Auf den zwölften Platz verbessert hat sich der Berner Fotokünstler Balthasar Burkhard (Jahrgang 1944). Seit seinem nationalen Durchbruch mit Einzelausstellungen in den Kunsthallen Basel (1983) und Bern (1988) bis hin zu seinen internationalen Auftritten – etwa im Musée de Grenoble oder an der Biennale in Venedig (beide 1999) – hat Burkhard eine beeindruckende, in sich konsistente Künstlerkarriere vorgelegt und gilt heute zu Recht als einer der bedeutendsten zeitgenössischen Fotografen der Schweiz. Einem breiteren Publikum wohl am besten bekannt sind Burkhards grossformatige Luftaufnahmen von Metropolen wie Mexiko City, Helsinki oder Tokio.

Bei der Realisierung seiner kompromisslos schönen Aufnahmen mit zeitlosen Sujets wie Grossstadt, Wüste, Meer oder Tier überlässt der 56-jährige Tüftler nichts dem Zufall. Er schiesst keine Verlegenheitsbilder, sondern komponiert mit fotografischen Mitteln Gemälde. Generalstabsmässig plant er seine Ausflüge in die Ballungszentren und Einöden des Globus, lässt den Helikopter über der namibischen Wüste aufsteigen, verfolgt auf offenem Meer vom Schiff aus Delfine und kreiert dabei visuelle Synfonien, die neben ihrem dokumentarischen Gehalt immer auch einen Hauch von Romantizismus ausstrahlen.

Einen merklichen Sprung nach vorne getan hat auch der Luzerner Künstler und autochthone Selbstinterpret Urs Lüthi (1947), der neben seiner künstlerischen Tätigkeit seit 1994 als Professor an der Kunsthochschule in Kassel unterrichtet. Dass sich die Wertschätzung für Lüthis Werk im Kreis unserer Expertenrunde gegenüber dem Vorjahr markant erhöht hat (von Rang 37 auf Rang 21), lässt sich teilweise damit erklären, dass dieser Künstler in diesem Sommer das Privileg geniesst, an der Biennale in Venedig den Schweizer Pavillon zu bespielen.

In der Rangliste deutlich nach oben geklettert sind auch der aus Basel stammende Mediencollagist Erik Steinbrecher (1963), die Zürcher Fotografin Zilla Leutenegger (1968) und die junge Film- und Videokünstlerin Emmanuelle Antille (1972) aus Lausanne.

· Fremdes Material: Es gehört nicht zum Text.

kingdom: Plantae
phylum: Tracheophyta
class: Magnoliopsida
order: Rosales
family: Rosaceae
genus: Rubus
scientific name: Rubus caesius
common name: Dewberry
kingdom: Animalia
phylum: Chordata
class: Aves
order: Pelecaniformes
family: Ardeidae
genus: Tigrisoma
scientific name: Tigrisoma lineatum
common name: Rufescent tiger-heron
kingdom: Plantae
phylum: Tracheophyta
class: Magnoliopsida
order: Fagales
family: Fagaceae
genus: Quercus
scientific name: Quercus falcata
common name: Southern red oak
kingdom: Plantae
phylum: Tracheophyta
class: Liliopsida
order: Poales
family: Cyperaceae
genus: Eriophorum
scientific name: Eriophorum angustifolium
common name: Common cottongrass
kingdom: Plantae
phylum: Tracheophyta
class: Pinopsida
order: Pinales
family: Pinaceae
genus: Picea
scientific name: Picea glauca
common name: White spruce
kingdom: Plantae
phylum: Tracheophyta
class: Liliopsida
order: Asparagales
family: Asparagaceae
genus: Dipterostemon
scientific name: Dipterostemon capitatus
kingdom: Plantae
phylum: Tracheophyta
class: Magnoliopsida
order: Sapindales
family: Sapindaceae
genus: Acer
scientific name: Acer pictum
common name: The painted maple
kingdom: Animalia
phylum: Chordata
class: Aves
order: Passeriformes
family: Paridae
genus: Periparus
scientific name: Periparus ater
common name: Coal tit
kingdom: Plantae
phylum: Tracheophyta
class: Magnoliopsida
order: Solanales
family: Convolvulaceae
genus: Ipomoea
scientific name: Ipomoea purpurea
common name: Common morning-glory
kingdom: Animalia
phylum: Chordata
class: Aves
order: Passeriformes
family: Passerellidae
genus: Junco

Fünf Künstlerinnen, Künstler oder Künstlerpaare sind heuer zum ersten Mal im Haupttableau vertreten: Von null auf Rang 37 schafften es Sabina Lang und Daniel Baumann, bekannt geworden unter der Kurzformel L/B. Das Duo aus Burgdorf beschäftigt sich mit der Multifunktionalität von Räumen und lässt dabei das Design und die Modeströmungen der Sechziger- und Siebzigerjahre wieder aufleben. Von null auf Rang 42 stiess die 33-jährige Thunerin Chantal Michel vor, die – wie zahlreiche andere Kreative auch – ihren eigenen Körper zum wichtigsten Instrument fotografischer Selbstinszenierungen erhoben hat. In diesem Jahr erstmals in den top 50 vertreten sind zudem der Computerkünstler Yves Netzhammer (Rang 43), das Künstlerpaar Gerda Steiner & Jörg Lenzlinger (Rang 45) und die Fotografin Katrin Freisager (Rang 48).